We start at the top, says I, in the bedrooms.
There were three rooms upstairs, one for each of the Daddies. We went to Daddy Ivan’s first. I lifted the fireguard away from the hearth and knelt down. Like this, says I, sweeping the ashes out from under the grate and onto the shovel, and pouring them into the bucket.
Says she, I know how to clean out a fireplace. Where are the others?
The Daddies? says I. They’ll be out in the fields or in the cowsheds, doing their work.
So there’s only him, says she, the older one.
I was finished cleaning Daddy Ivan’s hearth, so I went to the next room, Daddy George’s. Esther followed me, and this time she lifted the fireguard away, got down on her knees and did the sweeping out. We didn’t talk any more, but I could see she was thinking, thinking, thinking.
When we’d done all the fireplaces upstairs, Esther carried the bucketful of ashes down to the kitchen, and I showed her where to empty it out in the yard. She stood there for a minute and looked around her. The only way out was through the gate at the far side, the one that led to the fields. She stared at it, her hands maki
ng fists at her sides.
They’ll catch you, says I.
Maybe, says she, maybe not.
They’ll hurt you.
Not if I hurt them first.
Come on, says I, we have the stove to do.

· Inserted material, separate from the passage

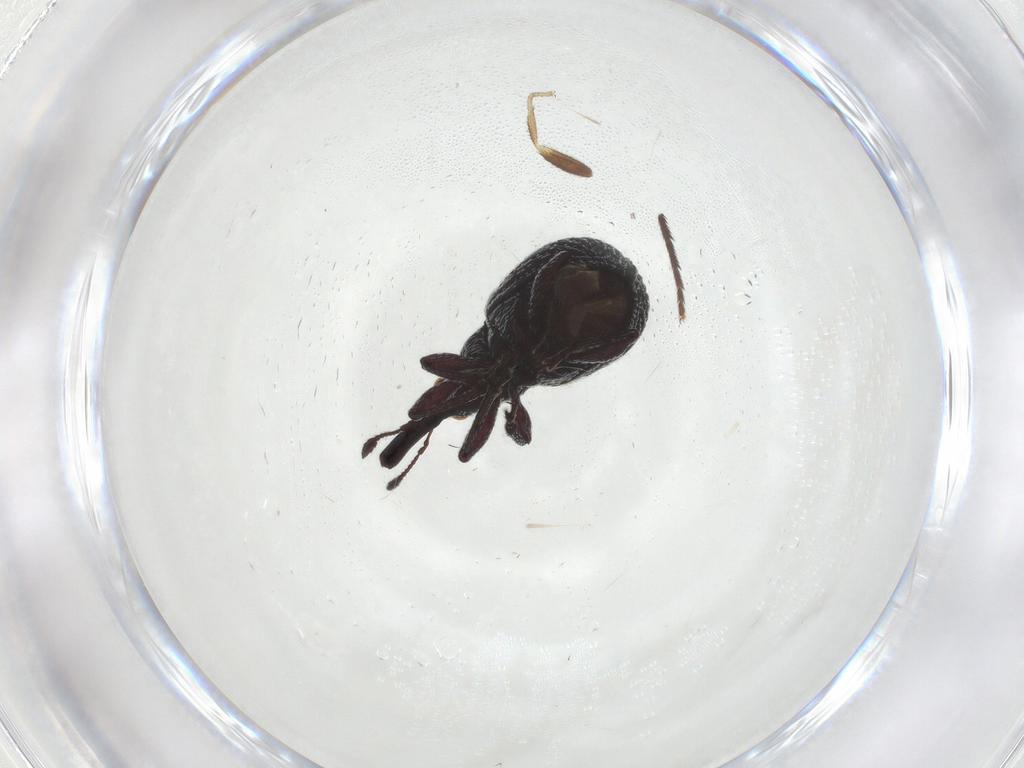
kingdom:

I thought for a second she wouldn’t follow me back inside, that she’d try to run, but she came ahead. She cleared out the stove, brushing the ashes into the bucket, while I folded old sheets of newspaper into criss-cross shapes, just like Mummy Noreen had showed me how to do. When the stove was emptied, I filled it with wood and newspaper, and then I put a match to the paper. I tended it a while, just to be sure the wood was lit, then I closed the door, opened the vent wide to help it take. I turned my head and saw Esther over by the sink.

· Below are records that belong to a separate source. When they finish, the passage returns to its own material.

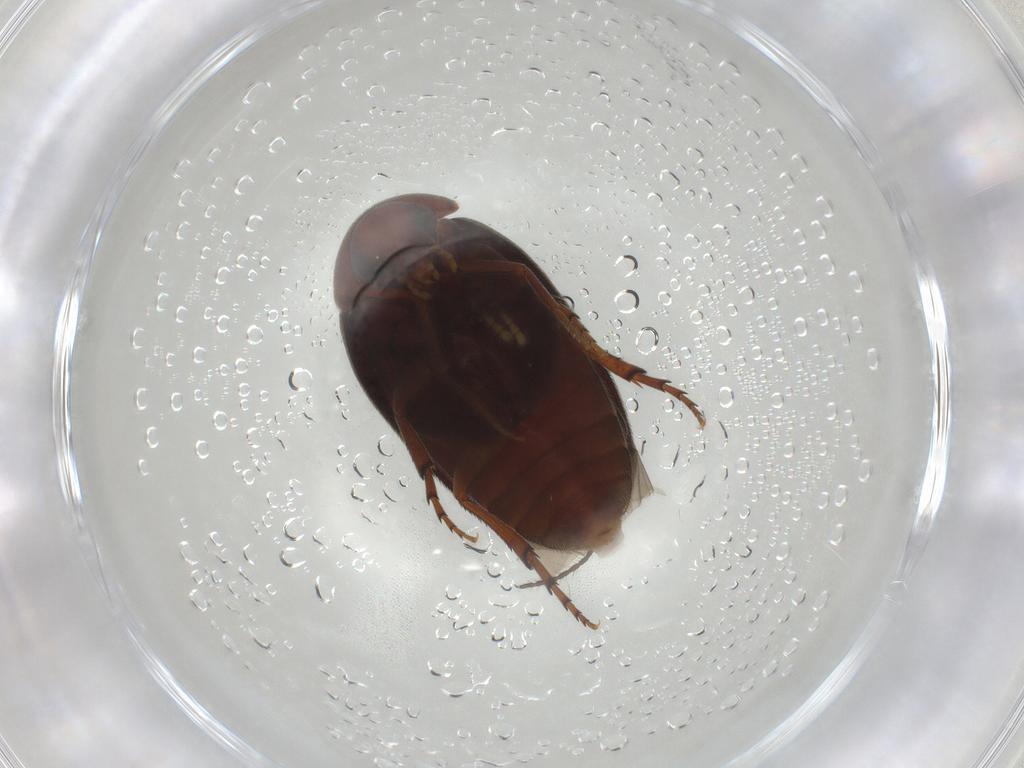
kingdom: Animalia
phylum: Arthropoda
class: Insecta
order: Coleoptera
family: Eucinetidae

I saw what she was looking at: the knives laid out on the draining board. Big ones and wee ones, all of them like razors. Her hand moved to the biggest of them, with its long blade and thick handle made of wood.
I whispered to her, Don’t.
She didn’t hear me or she didn’t listen, I don’t know, but she lifted that knife in her hand and my heart dropped down into my stomach. She turned around to face Daddy Ivan, the knife in her hand, helt out in front of her. Mummy Joy stepped away from her, soapy water dripping off her fingers. She put her back into the corner as far as it would go, afraid to look at anybody. Mummy Noreen stayed down on the floor where she’d been scrubbing.
Daddy Ivan looked up from the numbers in his book. He squinted his eyes at her.
Says he, What have you got there?
Esther lifted the knife higher, turned it so the blade shone in the light from the window.
Says she, I’m going. I’ll cut you if you try to stop me.
Daddy Ivan sat back in his chair and watched her, his mouth tight shut.
Esther says to Mummy Joy, Come with me.